Aim of the task: What is needed here is an exact transcription of the entries that follow.

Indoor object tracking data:
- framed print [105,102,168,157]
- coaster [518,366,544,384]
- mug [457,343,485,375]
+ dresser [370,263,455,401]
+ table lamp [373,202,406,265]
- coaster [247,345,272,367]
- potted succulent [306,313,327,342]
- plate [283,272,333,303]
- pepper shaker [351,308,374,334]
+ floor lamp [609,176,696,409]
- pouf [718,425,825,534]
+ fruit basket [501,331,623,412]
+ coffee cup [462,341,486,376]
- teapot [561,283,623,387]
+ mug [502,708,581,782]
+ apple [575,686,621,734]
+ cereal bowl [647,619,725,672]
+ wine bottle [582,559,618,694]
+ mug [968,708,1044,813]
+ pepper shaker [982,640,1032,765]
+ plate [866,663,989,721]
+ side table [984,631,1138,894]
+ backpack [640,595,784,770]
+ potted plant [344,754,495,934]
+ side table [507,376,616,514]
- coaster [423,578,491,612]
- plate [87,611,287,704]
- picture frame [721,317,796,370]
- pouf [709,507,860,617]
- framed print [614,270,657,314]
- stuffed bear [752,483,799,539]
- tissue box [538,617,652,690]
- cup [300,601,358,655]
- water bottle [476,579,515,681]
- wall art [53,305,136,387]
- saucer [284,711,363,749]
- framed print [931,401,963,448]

Response for this exercise:
- framed print [105,102,168,157]
- coaster [518,366,544,384]
- mug [457,343,485,375]
+ dresser [370,263,455,401]
+ table lamp [373,202,406,265]
- coaster [247,345,272,367]
- potted succulent [306,313,327,342]
- plate [283,272,333,303]
- pepper shaker [351,308,374,334]
+ floor lamp [609,176,696,409]
- pouf [718,425,825,534]
+ fruit basket [501,331,623,412]
+ coffee cup [462,341,486,376]
- teapot [561,283,623,387]
+ mug [502,708,581,782]
+ apple [575,686,621,734]
+ cereal bowl [647,619,725,672]
+ wine bottle [582,559,618,694]
+ mug [968,708,1044,813]
+ pepper shaker [982,640,1032,765]
+ plate [866,663,989,721]
+ side table [984,631,1138,894]
+ backpack [640,595,784,770]
+ potted plant [344,754,495,934]
+ side table [507,376,616,514]
- coaster [423,578,491,612]
- plate [87,611,287,704]
- picture frame [721,317,796,370]
- pouf [709,507,860,617]
- framed print [614,270,657,314]
- stuffed bear [752,483,799,539]
- tissue box [538,617,652,690]
- cup [300,601,358,655]
- water bottle [476,579,515,681]
- wall art [53,305,136,387]
- saucer [284,711,363,749]
- framed print [931,401,963,448]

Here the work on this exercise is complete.